Markets had been bracing for volatility as Trump kicked off his second term, but relief came when the president refrained from imposing the sweeping tariffs on Mexico, Canada and China that many had anticipated.
The Energy and Industrials sectors are front and center as Trump prioritizes trade and energy in his new agenda. U.S. stock futures rose sharply during the morning hours and the SPY is still up for the day despite pulling back from the highs.
The spotlight now shifts to the upcoming earnings season, with Netflix (NFLX) expected to report robust results after the bell. The company has been a consistent winner, and Wall Street will be watching closely for updates on subscriber growth and international expansion.
As always, volatility creates opportunities, and staying nimble will be key in this environment. Whether through short-term trades or strategic sector plays, the next few weeks could offer plenty of chances to profit from the market’s moves.
🚨Monday Picks (a Day Late)🚨
Since we were out Monday with the holiday, these picks are a day late.

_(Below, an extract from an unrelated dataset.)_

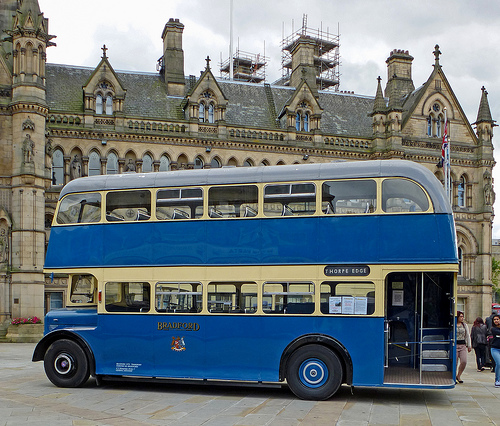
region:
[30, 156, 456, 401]
blue and yellow double decker bus on a street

Maybe the biggest and most intriguing thing is if Trump will actually start moving the token on the Bitcoin strategic fund — the next major, major catalyst for crypto.

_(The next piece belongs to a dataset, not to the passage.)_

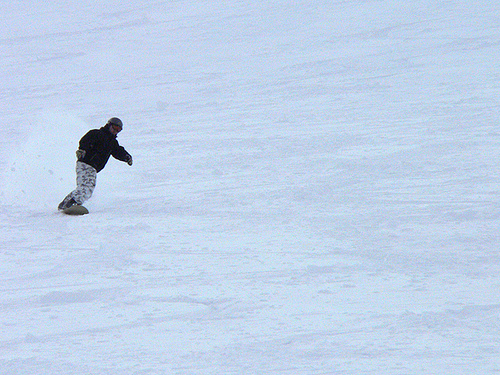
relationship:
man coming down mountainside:
[57, 116, 134, 215] [7, 8, 499, 373]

As I mentioned above, we also have earnings heating up with a lot of financials reporting…
Remember, at 10 a.m. ET each Thursday, I’ll cover everything in more detail… But for now, here are my favorite stocks of the week:
✅ ServiceNow (NOW) — epic setup, IMO.
✅ Arista Networks (ANET) — beautiful breakout.
✅ Financial Select Sector ETF (XLF) — Financial sector is lighting it up.
✅ Delta (DAL) — Airlines are red-hot.
✅ GE Vernova (GEV) — Earnings Wednesday before the open!
❌ Apple (AAPL) — not looking good.
🔥Bitcoin ETFs like IBIT or FBTC — speculative if Trump will put in the strategic reserve right away.
A Stock to Watch: Sea Limited (SE)
Sea Limited (SE) is a stock to keep on your radar this week, as it historically tends to be bullish at the end of the first month of the year. This bullish seasonal trend makes it an interesting opportunity for the rest of January and slightly beyond.
Buying SE on Jan. 21 and holding for 18 days has delivered an average return of 7.8% over the past several years. While past performance isn’t a guarantee, it’s worth considering as we navigate the end of the first trading month of 2025.
Final Thoughts
With markets closed Monday for Martin Luther King Jr. Day, this first trading day of the week sets the tone for what could be a tumultuous period. Everyone will be eyeing trade policy developments and economic data for further clues on market direction.
As always, volatility creates opportunities, and staying nimble will be key. Whether through short-term trades or strategic sector plays, the next few weeks could offer plenty of chances to profit from the market’s moves.